### Your task
Identify each line in the material below that contains the string "оголошень", and copy those lines in full.

### Data
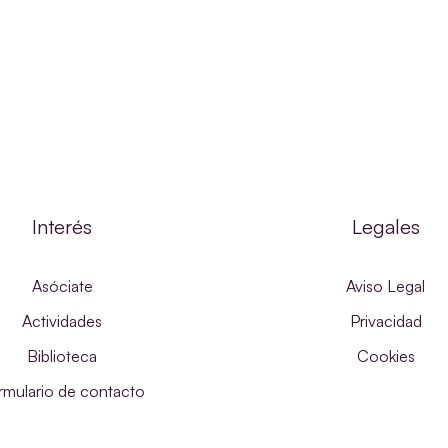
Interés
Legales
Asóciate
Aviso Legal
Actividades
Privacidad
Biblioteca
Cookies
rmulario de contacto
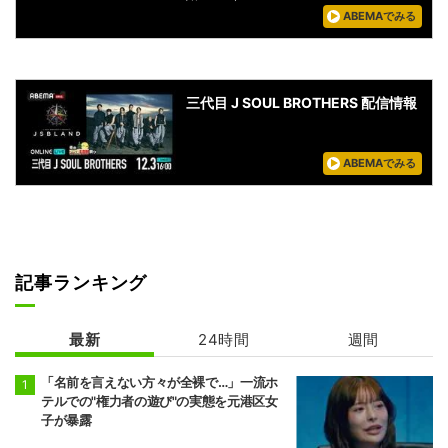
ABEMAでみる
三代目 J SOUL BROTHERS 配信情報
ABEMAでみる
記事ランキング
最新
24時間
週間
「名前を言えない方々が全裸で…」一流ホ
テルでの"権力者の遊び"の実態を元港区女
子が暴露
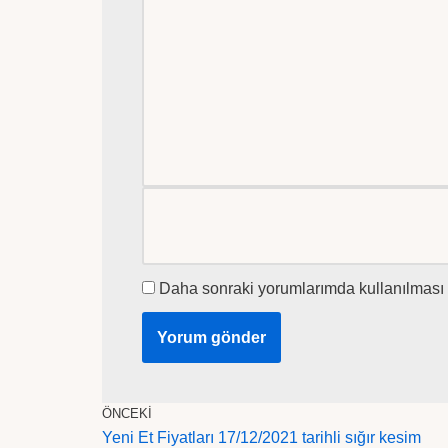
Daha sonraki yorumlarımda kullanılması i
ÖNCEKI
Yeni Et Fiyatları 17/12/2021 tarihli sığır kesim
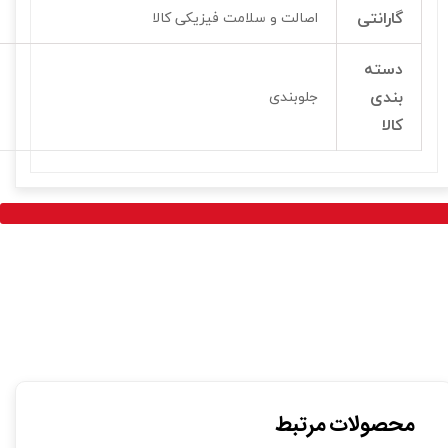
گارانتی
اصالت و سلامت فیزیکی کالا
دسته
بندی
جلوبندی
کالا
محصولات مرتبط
---
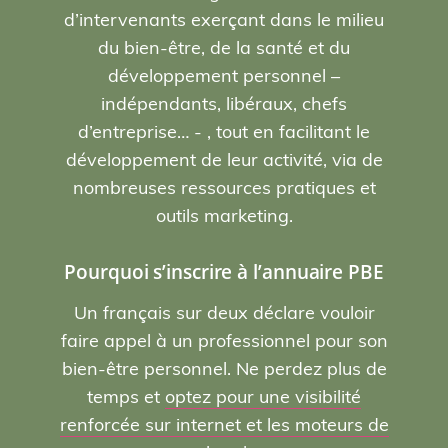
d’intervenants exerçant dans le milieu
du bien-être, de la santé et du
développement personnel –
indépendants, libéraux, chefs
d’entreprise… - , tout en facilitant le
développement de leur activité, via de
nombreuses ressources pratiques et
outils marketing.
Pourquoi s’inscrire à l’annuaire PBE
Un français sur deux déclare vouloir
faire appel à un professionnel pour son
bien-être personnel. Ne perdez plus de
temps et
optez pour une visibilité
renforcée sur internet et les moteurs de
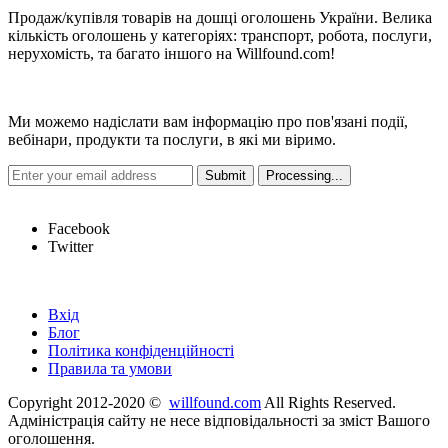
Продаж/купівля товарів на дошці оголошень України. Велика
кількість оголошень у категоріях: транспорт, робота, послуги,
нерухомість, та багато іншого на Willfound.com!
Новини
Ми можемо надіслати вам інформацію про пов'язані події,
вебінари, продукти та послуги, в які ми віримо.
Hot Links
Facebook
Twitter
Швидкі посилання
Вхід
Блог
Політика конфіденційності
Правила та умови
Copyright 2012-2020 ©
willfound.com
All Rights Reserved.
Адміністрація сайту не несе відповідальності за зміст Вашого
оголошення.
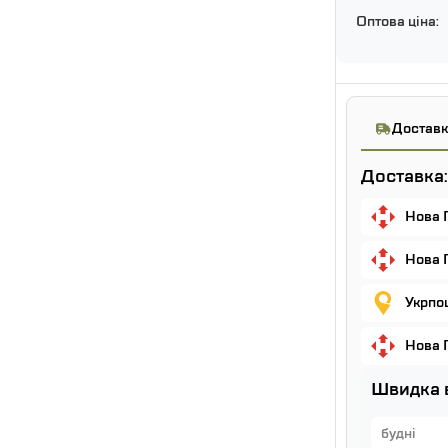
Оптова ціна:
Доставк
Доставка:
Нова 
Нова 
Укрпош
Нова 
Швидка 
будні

### Exercise response
Продаж/купівля товарів на дошці оголошень України. Велика
кількість оголошень у категоріях: транспорт, робота, послуги,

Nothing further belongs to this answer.